Wish your kids played more than Baby Shark do-do-do-do-do? If you have a Spotify Premium account, you can get them using an app to expand their musical tastes.
One of the more exciting things about being a parent in this day and age is knowing that a world of music will be waiting for your children when they start using a phone, a tablet, a computer, or even maybe a media player.
Going back even a decade ago and surely the century, you’d have to buy or borrow your music, building up your library gradually. Bit by bit, you’d expand your collection and your musical knowledge, but you’d have to spend a small fortune to get there.
These days, it’s totally different: a monthly subscription with any number of services gets you access to millions upon millions of tracks. For typically under $15 per month, that collection just materialises, just like that. Crazy.
Parents tend to share their collection with their kids, though, which means a perfectly good collection of music that resembles what you like most often has styles reserved for kids poking on through. You might have some hard rock, jazz, metal, hip-hop, pop, or classical, and then all of a sudden, out pop The Wiggles, Emma, Peppa, Elsa, or Baby Shark (do-do-do-do-do).
Fortunately there may be a bit of a solution on the way, provided your kids have their own media player, phone, or tablet.
Spotify is this week releasing Spotify for Kids to Australian Spotify Premium Family subscribers, providing an app for kids to engage with that offers ad-free music listening, provided the parents have a Premium account.
Launched back in October last year, this one requires a paid family account, so sadly, there are no freebies here, and the free version of Spotify won’t work. If you have Spotify Premium for Families, however, you can play, and when you do, there’s a more colourful and playful version of the Spotify app waiting built with kids in mind.
The app provides access to playlists for kids, with companies offering musical lists for children to get in on, including Disney, Discovery Kids, Universal Pictures, and Nickelodeon, to name a few.
There are cards inside the app to let kids browse genres and moods, as well as hits, movies, TV shows, stories, titles to learn with, and even titles made for bedtime.
Parents can pick between two categories at signup, with “Audio for Younger Kids” limiting the Spotify for Kids service to tracks for younger audiences, including sing-a-longs and lullabies, while “Audio for Older Kids” opens up tracks and playlists, all the while applying a bit of a filter to keep things age appropriate.
Interestingly, Spotify has made some neat changes to make the app just that much easier for kids to get their mitts on it, supporting an offline mode for taking the music to go, and allowing the app to run in landscape mode on Android tablets.
There’s no voice support yet, however, with Amazon Alexa and Google Assistant not yet supported by Spotify for Kids.
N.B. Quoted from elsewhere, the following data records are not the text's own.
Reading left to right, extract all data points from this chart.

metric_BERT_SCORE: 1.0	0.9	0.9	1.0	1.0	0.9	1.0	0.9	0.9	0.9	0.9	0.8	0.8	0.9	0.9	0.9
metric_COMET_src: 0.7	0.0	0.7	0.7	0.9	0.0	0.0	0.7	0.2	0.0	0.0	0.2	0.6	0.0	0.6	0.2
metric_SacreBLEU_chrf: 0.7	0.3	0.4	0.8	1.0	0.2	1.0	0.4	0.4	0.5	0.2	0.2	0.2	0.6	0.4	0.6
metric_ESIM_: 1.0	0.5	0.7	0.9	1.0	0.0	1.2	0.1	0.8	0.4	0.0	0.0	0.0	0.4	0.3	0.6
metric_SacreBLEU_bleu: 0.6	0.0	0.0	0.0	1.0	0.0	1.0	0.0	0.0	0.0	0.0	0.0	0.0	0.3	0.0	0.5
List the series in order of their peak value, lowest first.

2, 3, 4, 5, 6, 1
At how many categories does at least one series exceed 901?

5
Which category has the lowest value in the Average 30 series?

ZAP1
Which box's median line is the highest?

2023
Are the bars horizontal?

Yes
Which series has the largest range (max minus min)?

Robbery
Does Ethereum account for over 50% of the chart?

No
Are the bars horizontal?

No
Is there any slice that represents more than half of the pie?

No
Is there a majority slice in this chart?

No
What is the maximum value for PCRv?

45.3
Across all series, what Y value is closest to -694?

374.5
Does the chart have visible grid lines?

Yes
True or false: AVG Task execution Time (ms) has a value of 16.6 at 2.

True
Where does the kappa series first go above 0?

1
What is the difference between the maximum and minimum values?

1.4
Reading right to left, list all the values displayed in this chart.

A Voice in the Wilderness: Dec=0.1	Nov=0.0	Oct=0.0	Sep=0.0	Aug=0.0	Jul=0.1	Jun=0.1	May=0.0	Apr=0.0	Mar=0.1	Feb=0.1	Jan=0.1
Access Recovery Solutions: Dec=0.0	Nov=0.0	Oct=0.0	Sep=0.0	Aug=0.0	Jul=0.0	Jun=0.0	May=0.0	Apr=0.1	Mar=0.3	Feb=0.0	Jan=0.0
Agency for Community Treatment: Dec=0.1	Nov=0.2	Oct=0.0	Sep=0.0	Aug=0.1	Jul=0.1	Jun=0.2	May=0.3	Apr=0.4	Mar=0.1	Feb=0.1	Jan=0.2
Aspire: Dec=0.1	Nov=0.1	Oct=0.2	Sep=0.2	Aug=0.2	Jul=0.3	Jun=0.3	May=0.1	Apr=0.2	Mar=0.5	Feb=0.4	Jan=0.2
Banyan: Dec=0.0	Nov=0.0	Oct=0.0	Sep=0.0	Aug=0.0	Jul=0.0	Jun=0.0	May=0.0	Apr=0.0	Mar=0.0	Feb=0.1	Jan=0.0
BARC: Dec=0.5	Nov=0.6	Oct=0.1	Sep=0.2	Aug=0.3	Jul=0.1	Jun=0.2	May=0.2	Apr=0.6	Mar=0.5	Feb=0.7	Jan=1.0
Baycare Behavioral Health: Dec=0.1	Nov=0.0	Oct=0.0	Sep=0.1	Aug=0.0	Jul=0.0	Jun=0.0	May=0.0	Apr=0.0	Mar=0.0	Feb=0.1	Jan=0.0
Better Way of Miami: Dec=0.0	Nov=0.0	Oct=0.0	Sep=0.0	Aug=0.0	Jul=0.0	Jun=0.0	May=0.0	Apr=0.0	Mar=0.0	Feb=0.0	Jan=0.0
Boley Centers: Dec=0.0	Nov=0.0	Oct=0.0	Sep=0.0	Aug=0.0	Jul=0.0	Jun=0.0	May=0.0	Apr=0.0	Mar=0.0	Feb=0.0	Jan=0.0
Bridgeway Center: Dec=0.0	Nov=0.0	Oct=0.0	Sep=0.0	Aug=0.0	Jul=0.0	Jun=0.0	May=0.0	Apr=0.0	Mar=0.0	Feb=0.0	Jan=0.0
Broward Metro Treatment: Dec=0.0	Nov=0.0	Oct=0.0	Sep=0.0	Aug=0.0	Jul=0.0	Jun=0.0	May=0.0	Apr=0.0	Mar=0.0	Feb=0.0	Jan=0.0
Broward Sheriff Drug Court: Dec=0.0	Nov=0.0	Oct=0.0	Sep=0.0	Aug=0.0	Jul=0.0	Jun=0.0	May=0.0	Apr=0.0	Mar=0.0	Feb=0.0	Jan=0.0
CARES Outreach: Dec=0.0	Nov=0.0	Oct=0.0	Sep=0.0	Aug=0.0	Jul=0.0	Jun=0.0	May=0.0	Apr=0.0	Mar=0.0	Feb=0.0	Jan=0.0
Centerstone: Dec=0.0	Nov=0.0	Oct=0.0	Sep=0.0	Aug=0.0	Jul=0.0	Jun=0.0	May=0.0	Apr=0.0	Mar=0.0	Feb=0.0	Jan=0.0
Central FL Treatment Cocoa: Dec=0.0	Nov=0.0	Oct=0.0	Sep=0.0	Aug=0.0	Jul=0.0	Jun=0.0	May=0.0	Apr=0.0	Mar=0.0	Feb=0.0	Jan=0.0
Parents keen to try it out will need a phone or tablet for their kids, and the Spotify Premium account for Families for $17.99 per month. Family accounts support up to six accounts under the one banner, and each Spotify for Kids install will count as one of those, though at least the account will fall under what your kids like, which at the least means no more awkward conversations with your co-workers on why Baby Shark occupies such a high spot on your mixes.